Robert Haas <robertmh...@gmail.com> writes:
> I'm not entirely happy with the way I handled the variable-length
> struct, although I don't think it's horrible, either. I'm willing to
> rework it if someone has a better idea.

I don't like the way you did that either (specifically, not the kluge
in NUMERIC_DIGITS()).  It would probably work better if you declared
two different structs, or a union of same, to represent the two layout
cases.

A couple of other thoughts:

n_sign_dscale is now pretty inappropriately named, probably better to
change the field name.  This will also help to catch anything that's
not using the macros.  (Renaming the n_weight field, or at least burying
it in an extra level of struct, would be helpful for the same reason.)
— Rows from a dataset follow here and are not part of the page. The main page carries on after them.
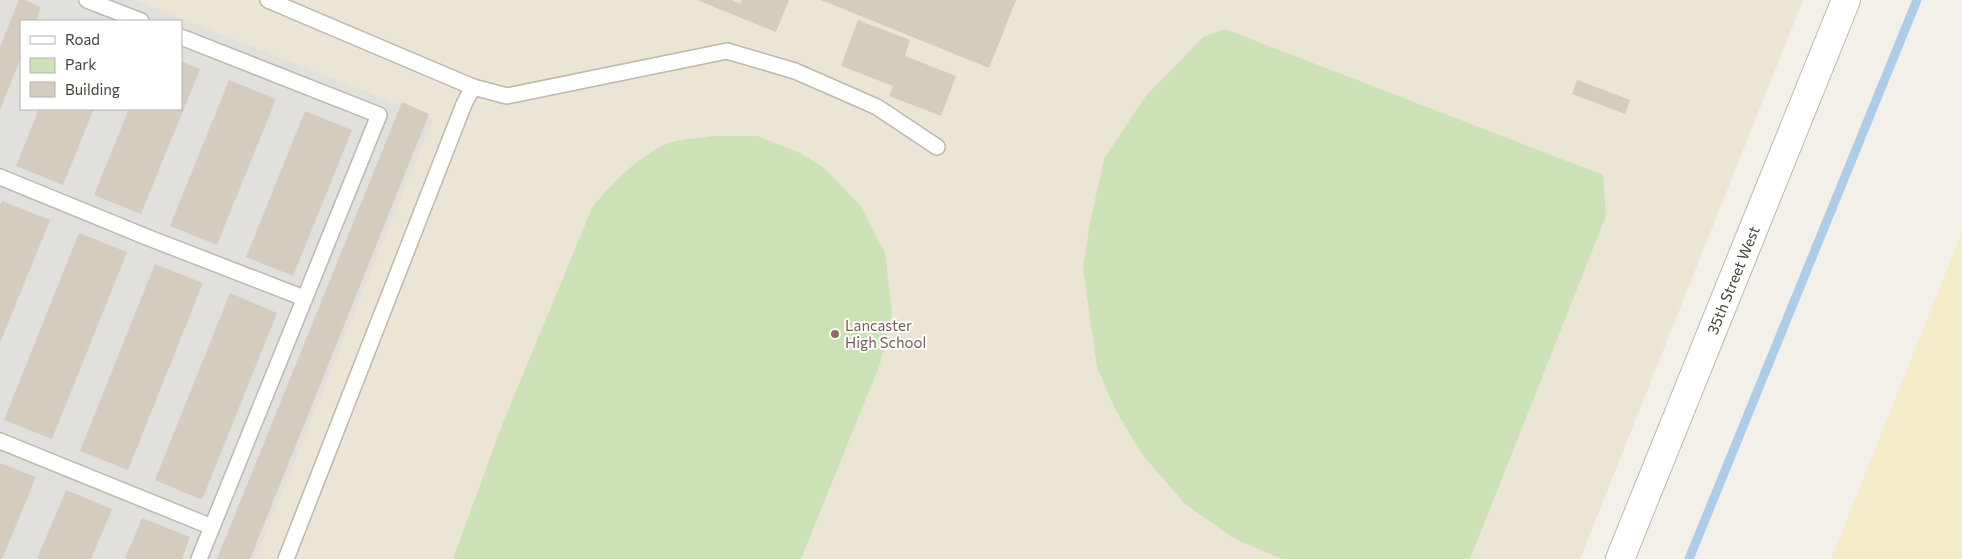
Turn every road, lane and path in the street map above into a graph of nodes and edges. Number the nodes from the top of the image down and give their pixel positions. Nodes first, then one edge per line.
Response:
1 (87, 0) edge
2 (268, 0) edge
3 (1846, 0) edge
4 (138, 20) edge
5 (182, 37) edge
6 (473, 87) junction
7 (937, 147) dead end
8 (0, 177) edge
9 (304, 298) junction
10 (0, 441) edge
11 (212, 527) junction
12 (199, 559) edge
13 (286, 559) edge
14 (1620, 559) edge

1 - 4 lane
2 - 6 lane
3 - 14 street, 35th Street West
5 - 9 lane
6 - 7 lane
6 - 13 lane
8 - 9 lane
9 - 11 lane
10 - 11 lane
11 - 12 lane

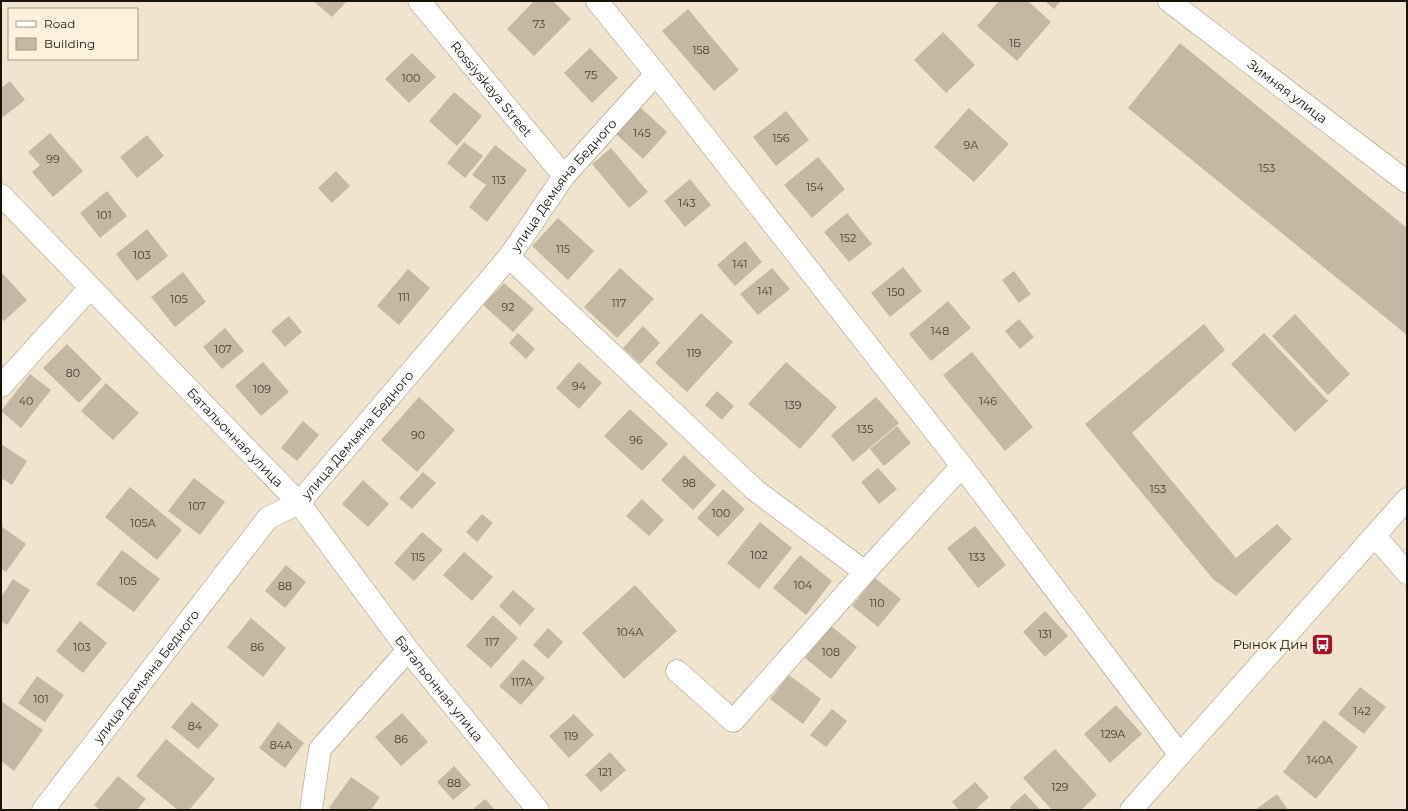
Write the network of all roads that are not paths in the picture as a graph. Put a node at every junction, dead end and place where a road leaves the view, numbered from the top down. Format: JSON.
{"nodes":[{"id":1,"x":420,"y":1,"type":"edge"},
{"id":2,"x":597,"y":1,"type":"edge"},
{"id":3,"x":1169,"y":1,"type":"edge"},
{"id":4,"x":656,"y":74,"type":"junction"},
{"id":5,"x":564,"y":176,"type":"junction"},
{"id":6,"x":1406,"y":180,"type":"edge"},
{"id":7,"x":1,"y":195,"type":"edge"},
{"id":8,"x":509,"y":257,"type":"junction"},
{"id":9,"x":90,"y":288,"type":"junction"},
{"id":10,"x":1,"y":386,"type":"edge"},
{"id":11,"x":962,"y":466,"type":"junction"},
{"id":12,"x":1407,"y":499,"type":"edge"},
{"id":13,"x":299,"y":503,"type":"junction"},
{"id":14,"x":1375,"y":536,"type":"junction"},
{"id":15,"x":865,"y":572,"type":"junction"},
{"id":16,"x":1407,"y":573,"type":"edge"},
{"id":17,"x":408,"y":650,"type":"junction"},
{"id":18,"x":677,"y":671,"type":"dead end"},
{"id":19,"x":1180,"y":755,"type":"junction"},
{"id":20,"x":43,"y":810,"type":"edge"},
{"id":21,"x":311,"y":810,"type":"edge"},
{"id":22,"x":538,"y":810,"type":"edge"},
{"id":23,"x":1131,"y":810,"type":"edge"}],
"edges":[{"from":1,"to":5,"type":"street","name":"Rossiyskaya Street"},
{"from":2,"to":4,"type":"street"},
{"from":3,"to":6,"type":"street","name":"Зимняя улица"},
{"from":4,"to":5,"type":"street","name":"улица Демьяна Бедного"},
{"from":4,"to":11,"type":"street"},
{"from":5,"to":8,"type":"street","name":"улица Демьяна Бедного"},
{"from":7,"to":9,"type":"street","name":"Батальонная улица"},
{"from":8,"to":13,"type":"street","name":"улица Демьяна Бедного"},
{"from":8,"to":15,"type":"street"},
{"from":9,"to":10,"type":"street"},
{"from":9,"to":13,"type":"street","name":"Батальонная улица"},
{"from":11,"to":15,"type":"street"},
{"from":11,"to":19,"type":"street"},
{"from":12,"to":14,"type":"street"},
{"from":13,"to":17,"type":"street","name":"Батальонная улица"},
{"from":13,"to":20,"type":"street","name":"улица Демьяна Бедного"},
{"from":14,"to":16,"type":"street"},
{"from":14,"to":19,"type":"street"},
{"from":15,"to":18,"type":"street"},
{"from":17,"to":21,"type":"street"},
{"from":17,"to":22,"type":"street","name":"Батальонная улица"},
{"from":19,"to":23,"type":"street"}]}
It seems like you've handled the NAN case a bit awkwardly.  Since the
weight is uninteresting for a NAN, it's okay to not store the weight
field, so I think what you should do is consider that the dscale field
is still full-width, ie the format of the first word remains old-style
not new-style.  I don't remember whether dscale is meaningful for a NAN,
but if it is, your approach is constraining what is possible to store,
and is also breaking compatibility with old databases.

Also, I wonder whether you can do anything with depending on the actual
bit values of the flag bits --- specifically, it's short header format
iff first bit is set.  The NUMERIC_HEADER_SIZE macro in particular could
be made more efficient with that.

The sign extension code in the NUMERIC_WEIGHT() macro seems a bit
awkward; I wonder if there's a better way.  One solution might be to
offset the value (ie, add or subtract NUMERIC_SHORT_WEIGHT_MIN) rather
than try to sign-extend per se.

Please do NOT commit this:

                                (errcode(ERRCODE_NUMERIC_VALUE_OUT_OF_RANGE),
!                                errmsg("value overflows numeric format %x w=%d 
s=%u",
!                                       result->n_sign_dscale,
!                                       NUMERIC_WEIGHT(result), 
NUMERIC_DSCALE(result))));

or at least hide it in "#ifdef DEBUG_NUMERIC" or some such.

Other than that the code changes look pretty clean, I'm mostly just
dissatisfied with the access macros.